Source texts of formatted documents:
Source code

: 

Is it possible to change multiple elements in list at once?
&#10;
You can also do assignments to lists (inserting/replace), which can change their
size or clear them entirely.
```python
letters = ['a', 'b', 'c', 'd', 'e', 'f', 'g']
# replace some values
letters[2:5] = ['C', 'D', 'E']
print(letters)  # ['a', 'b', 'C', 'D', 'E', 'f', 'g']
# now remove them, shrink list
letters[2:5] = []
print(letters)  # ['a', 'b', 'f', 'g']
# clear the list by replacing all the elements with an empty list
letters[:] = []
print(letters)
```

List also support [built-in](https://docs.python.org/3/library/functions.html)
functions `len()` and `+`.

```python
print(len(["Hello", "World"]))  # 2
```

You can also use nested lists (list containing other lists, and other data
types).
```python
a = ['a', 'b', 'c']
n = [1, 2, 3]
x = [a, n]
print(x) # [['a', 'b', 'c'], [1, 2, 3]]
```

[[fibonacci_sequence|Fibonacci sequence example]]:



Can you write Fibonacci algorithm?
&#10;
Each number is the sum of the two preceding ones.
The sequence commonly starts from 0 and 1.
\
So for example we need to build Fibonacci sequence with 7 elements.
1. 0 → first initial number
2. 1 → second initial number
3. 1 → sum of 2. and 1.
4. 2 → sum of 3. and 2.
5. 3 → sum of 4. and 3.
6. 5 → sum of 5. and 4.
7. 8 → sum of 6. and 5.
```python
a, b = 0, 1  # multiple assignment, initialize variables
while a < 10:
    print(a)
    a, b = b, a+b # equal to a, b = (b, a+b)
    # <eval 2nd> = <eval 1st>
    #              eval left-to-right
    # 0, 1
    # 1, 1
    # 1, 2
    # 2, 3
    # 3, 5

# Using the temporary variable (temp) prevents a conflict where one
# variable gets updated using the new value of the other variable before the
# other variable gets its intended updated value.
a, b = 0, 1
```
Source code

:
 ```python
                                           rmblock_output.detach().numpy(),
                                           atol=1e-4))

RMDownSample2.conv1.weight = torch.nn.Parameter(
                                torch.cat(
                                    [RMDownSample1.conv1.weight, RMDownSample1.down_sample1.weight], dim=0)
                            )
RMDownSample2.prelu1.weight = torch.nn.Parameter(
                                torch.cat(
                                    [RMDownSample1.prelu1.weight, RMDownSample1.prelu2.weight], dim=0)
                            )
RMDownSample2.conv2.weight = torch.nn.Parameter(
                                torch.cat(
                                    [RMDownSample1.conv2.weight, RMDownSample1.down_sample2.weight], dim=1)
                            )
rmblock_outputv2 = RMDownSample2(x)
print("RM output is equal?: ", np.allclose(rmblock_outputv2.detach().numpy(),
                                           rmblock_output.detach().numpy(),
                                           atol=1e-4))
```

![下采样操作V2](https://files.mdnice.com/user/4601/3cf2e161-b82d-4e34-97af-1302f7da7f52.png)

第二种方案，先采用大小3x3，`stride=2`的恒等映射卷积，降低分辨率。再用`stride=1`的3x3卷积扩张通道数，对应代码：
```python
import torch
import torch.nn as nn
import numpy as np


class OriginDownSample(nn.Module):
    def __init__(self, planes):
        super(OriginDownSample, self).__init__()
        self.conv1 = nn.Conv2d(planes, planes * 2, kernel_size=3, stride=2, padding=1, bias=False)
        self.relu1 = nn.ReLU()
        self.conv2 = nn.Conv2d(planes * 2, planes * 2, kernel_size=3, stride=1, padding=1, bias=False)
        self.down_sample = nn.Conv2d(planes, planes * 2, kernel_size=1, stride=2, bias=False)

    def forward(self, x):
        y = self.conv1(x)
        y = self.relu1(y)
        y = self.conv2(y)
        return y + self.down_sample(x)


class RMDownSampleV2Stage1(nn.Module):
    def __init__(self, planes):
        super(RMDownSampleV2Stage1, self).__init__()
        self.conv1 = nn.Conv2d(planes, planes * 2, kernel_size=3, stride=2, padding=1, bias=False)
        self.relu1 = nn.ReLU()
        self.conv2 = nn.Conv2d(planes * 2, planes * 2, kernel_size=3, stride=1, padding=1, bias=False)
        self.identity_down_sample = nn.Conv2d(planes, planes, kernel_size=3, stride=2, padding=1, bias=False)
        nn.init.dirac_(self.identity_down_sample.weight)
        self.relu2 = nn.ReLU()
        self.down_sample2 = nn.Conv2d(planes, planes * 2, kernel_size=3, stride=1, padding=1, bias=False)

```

*PROBLEM STATEMENT*: Go through the entries above and copy each line holding the string "gets".

*ANSWER SPACE*:
# variable gets updated using the new value of the other variable before the
# other variable gets its intended updated value.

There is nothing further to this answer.